AÇÕES NECESSÁRIAS>
1. Responda com base no texto sobre o filme Um Lugar Qualquer:
(a) Em que ano o filme foi lançado?
(b) Que prêmio o filme ganhou em Veneza?
(c) Que ator interpreta Johnny Marco?
2. Transcreva o trecho do texto sobre o filme Um Lugar Qualquer que começa com "Johnny Marco (Stephen" e vai até "sua mudança emocional.".
3. Retome o texto sobre o filme Um Lugar Qualquer e dê continuidade a ele a partir do ponto em que termina.

Um Lugar Qualquer (Somewhere) - 2010; reconstruindo os laços de paternidade

Um lugar qualquer (Somewhere), lançado em 2010.
Um filme de Sofia Coppola.
É difícil entender como Somewhere conseguiu ganhar o Leão de Ouro em Veneza, se a por meio de lobby, se uma tentativa de indiretamente homenagear o Coppola pai, ou porque a concorrência estava fraca mesmo. Por outro lado especula-se favorecimento por parte de Quentin Tarantino, parte do juri e ex-namorado de Sofia. Polêmicas à parte - apesar do filme não ser uma obra prima que merecesse um prêmio tão importante -, o quarto longa da filha Coppola encanta pela sua sinceridade, ainda que seja quase impossível não compará-lo e notar semelhanças com o seu doce (e melhor) Encontros e Desencontros.

Johnny Marco (Stephen Dorff) é um ator de filmes de ação no auge de sua fama. Ele tem a vida que todos invejam: dinheiro, fãs, carros caros e mulheres. Mas ele não está bem, passa por uma espécie de crise existencial e não está muito confortável com sua situação. A filha aparece para morar alguns dias com ele, tendo um papel importante em sua mudança emocional.

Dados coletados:
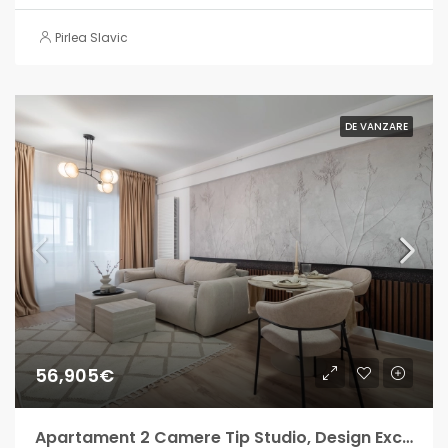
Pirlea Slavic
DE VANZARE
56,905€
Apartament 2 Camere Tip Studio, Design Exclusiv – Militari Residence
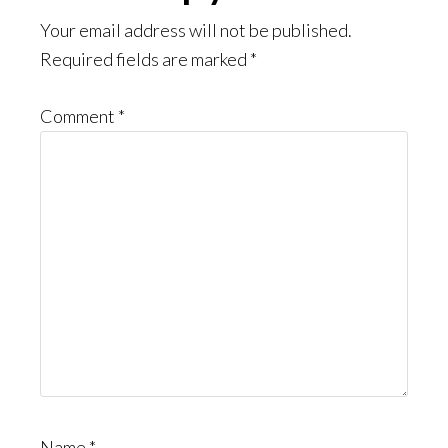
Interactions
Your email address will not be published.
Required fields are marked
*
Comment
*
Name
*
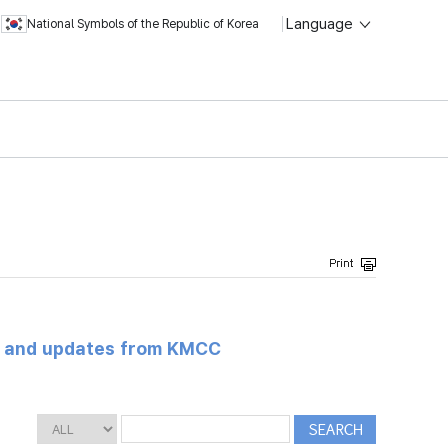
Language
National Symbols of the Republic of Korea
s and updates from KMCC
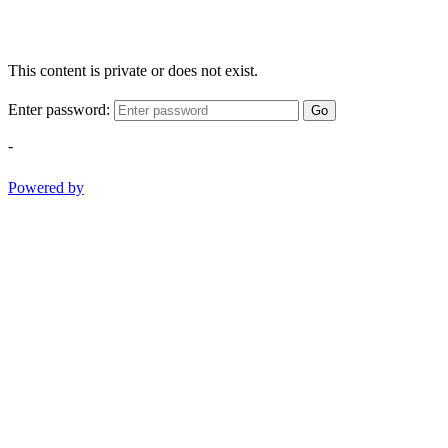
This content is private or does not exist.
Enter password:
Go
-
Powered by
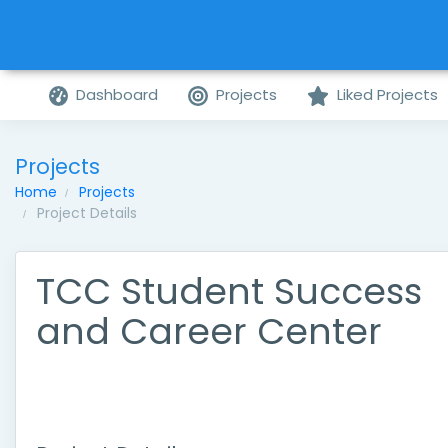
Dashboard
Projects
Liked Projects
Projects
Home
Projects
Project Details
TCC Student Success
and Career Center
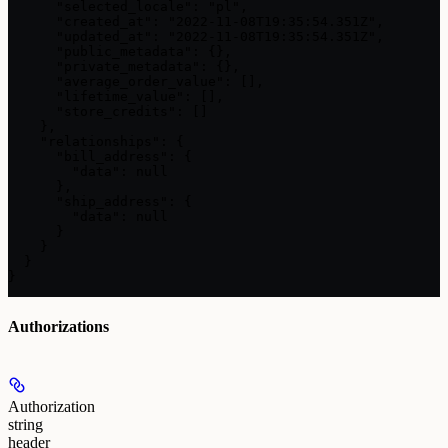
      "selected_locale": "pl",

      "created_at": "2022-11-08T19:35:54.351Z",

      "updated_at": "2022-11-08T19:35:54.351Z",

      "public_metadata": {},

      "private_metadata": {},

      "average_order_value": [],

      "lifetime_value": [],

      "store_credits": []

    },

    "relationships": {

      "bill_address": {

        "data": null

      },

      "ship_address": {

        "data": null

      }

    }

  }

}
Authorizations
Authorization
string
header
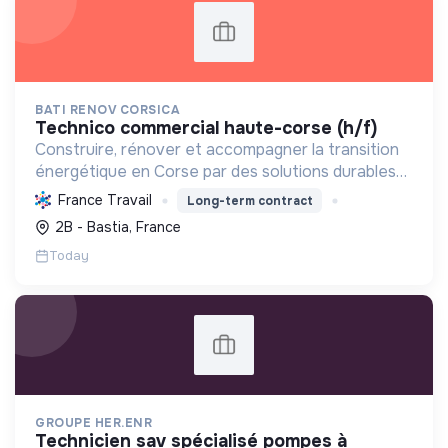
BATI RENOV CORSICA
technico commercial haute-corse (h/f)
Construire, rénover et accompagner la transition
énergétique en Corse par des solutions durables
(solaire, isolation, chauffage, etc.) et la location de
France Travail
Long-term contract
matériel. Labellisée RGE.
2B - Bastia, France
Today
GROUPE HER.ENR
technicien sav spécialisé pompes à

RESPOSTAS EM ORDEM>
1.
(a) Em 2010.
(b) O Leão de Ouro.
(c) Stephen Dorff.

2.
Johnny Marco (Stephen Dorff) é um ator de filmes de ação no auge de sua fama. Ele tem a vida que todos invejam: dinheiro, fãs, carros caros e mulheres. Mas ele não está bem, passa por uma espécie de crise existencial e não está muito confortável com sua situação. A filha aparece para morar alguns dias com ele, tendo um papel importante em sua mudança emocional.

3.
 Aqui Sofia estuda como a vida é construída de aparências. A exemplo do personagem de Bill Murray em Encontros e Desencontros, Johnny Marco sente-se deslocado no meio em que está inserido. Ele tenta se adequar, mas ele sente um grande vazio, mesmo que o mundo pense que a vida de um astro é glamourosa e interessante. Mas numa tomada uma colega de trabalho com quem está posando aos sorrisos, mostra como o meio artístico pode ser cínico.
Ele vive entediado, desencantado, e já no início há uma cena em que isso fica claro: duas dançarinas contratadas de pole dancing fazem um show particular. Ele nem sorri. Na cena maçante do molde do rosto, ele se sente impotente e sufocado. O contato com a filha, de quem sempre foi distante, acaba despertando um olhar um pouco mais otimista em relação ao mundo.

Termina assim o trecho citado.